Courtesy of Zero Hedge

Submitted by Viktor Shvets of Macquarie

Volatilities: from masters to slaves

We ask whether a rise in volatilities is inevitable and what might be the consequences for asset classes and public policies.

Investors are currently residing in a surreal world of low volatilities and spreads, ignoring potentially radical shifts in monetary and fiscal policies and unwinding of extraordinary measures of the last decade. Even as CBs are worried about lack of volatility and excessive risk-taking, investors seem convinced that either strength of economic recovery, or return to liquidity and cost of capital supports, will ensure that volatilities are kept under control. Thus, either way, investors seem to expect that spreads would stay low and elevated valuations of various asset classes remain a permanent feature of an investment landscape.

Do we agree? In our view, financial markets have been for years drifting away from real economies. Not only is the value of financial assets at least five-to-ten times larger than the underlying economies, but also this ‘financial cloud’ is now managed by computer trading, algorithms, AI and passive investments.


This is potentially a highly destabilizing mix.

CBs are aware of dangers; hence the warnings by IMF and BIS to be ‘mindful’ of gaps between economic growth  and asset bubbles. In our view, CBs and financial supervisory bodies have essentially morphed from masters of the universe into slaves of grotesquely swollen financial markets.

The key to monetary policy is no longer to guide real economies, but to avoid a collapse of the financial cloud, out of fear of what a return to traditional price discovery and volatilities might imply for wealth creation and asset prices. Over the last three decades, real economies (everything from personal savings to fixed-asset investment) have become far more tightly intertwined with asset values than with wages or productivity.

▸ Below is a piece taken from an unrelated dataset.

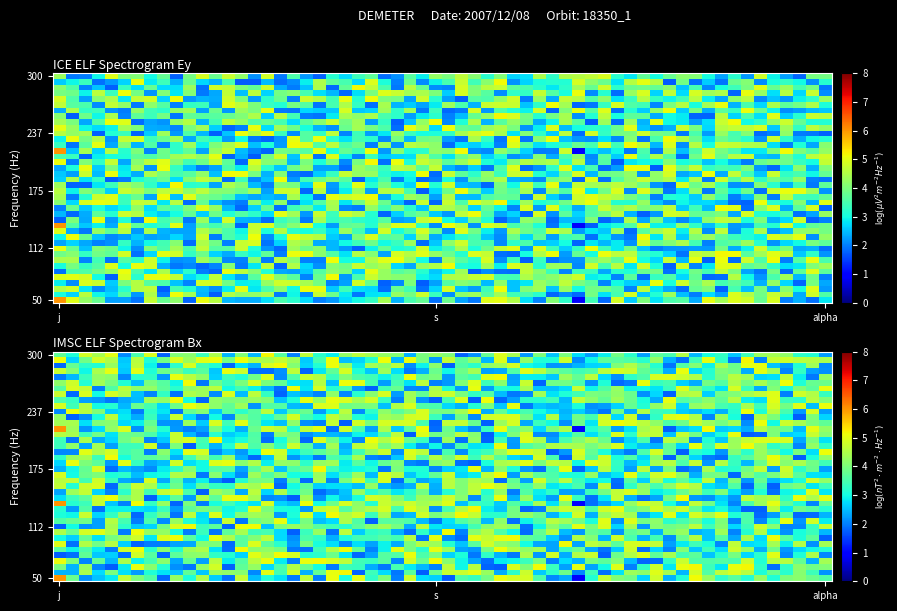

The row_2 series shows 8 at 1. True or false?

False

In this surreal world of complete dominance of financial assets, conventional economic rules break down and financialization and avoidance of sharp asset price contractions becomes the paramount policy objective. In our view, this implies that liquidity supports cannot be withdrawn and cost of capital (holistically defined) can never rise.

Only a return to private sector dominance and accelerating productivity (rather than recoveries driven by liquidity and/or stimulus) can ensure ‘beautiful deleveraging’. We maintain that this remains a low-probability event.

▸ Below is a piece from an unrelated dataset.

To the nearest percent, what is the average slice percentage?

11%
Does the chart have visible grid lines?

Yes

Far more likely is that the latest two-year-old recovery was due to a mix of unique and to some extent unsustainable factors, such as massive liquidity injections by key CBs (US$3.5 trillion – Mar’16 and Dec’17), coordinated monetary policies (since Feb’16) and as always, China’s stimulus.

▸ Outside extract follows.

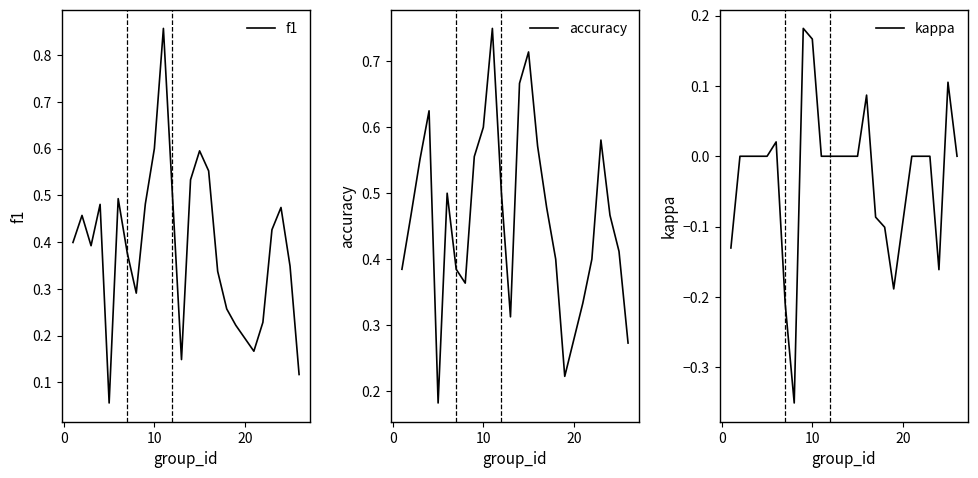

What are all the series names shown in the legend?

f1, accuracy, kappa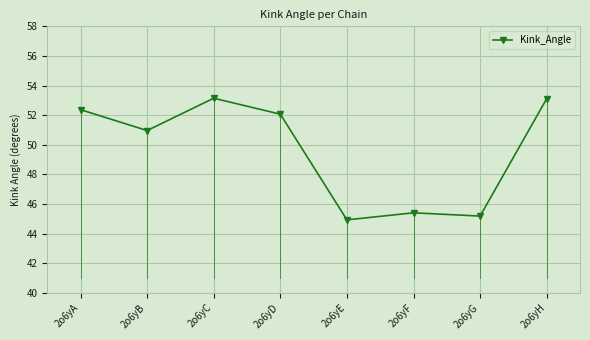

True or false: the data shows 85.6 at 2o6yB.

False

The question therefore is what would happen to values and volatilities, if these three supports are gradually  withdrawn. For example, CBs’ liquidity injection in ’18 is likely to be only ~US$0.7 trillion (turning negative in ’19) or growth of ~5%, barely enough to cover global nominal GDP (~6%).

Similarly, CBs are likely to make repeated attempts to raise cost of capital, despite likely inability to do so while China is tightening, and if history is any guide, it would more than likely over-tighten. This should raise volatilities. Even if assume that recovery is indeed more sustainable, CBs (uncomfortable as they are with current excessive valuations and low volatilities) would be happy to see volatilities rise and return to some form of price discovery. The 64-dollar dollar question is whether ‘patient is  sufficiently healthy to withstand pressure’.

Thus, one way or another, it seems volatilities are likely to rise at some point in ’18, and investors should consider buying volatility. As always ‘canary’ in the coalmine would be high yield, FX and EM markets. We remain comfortable with 1H’18 but we are concerned that policy errors could compound later in the year.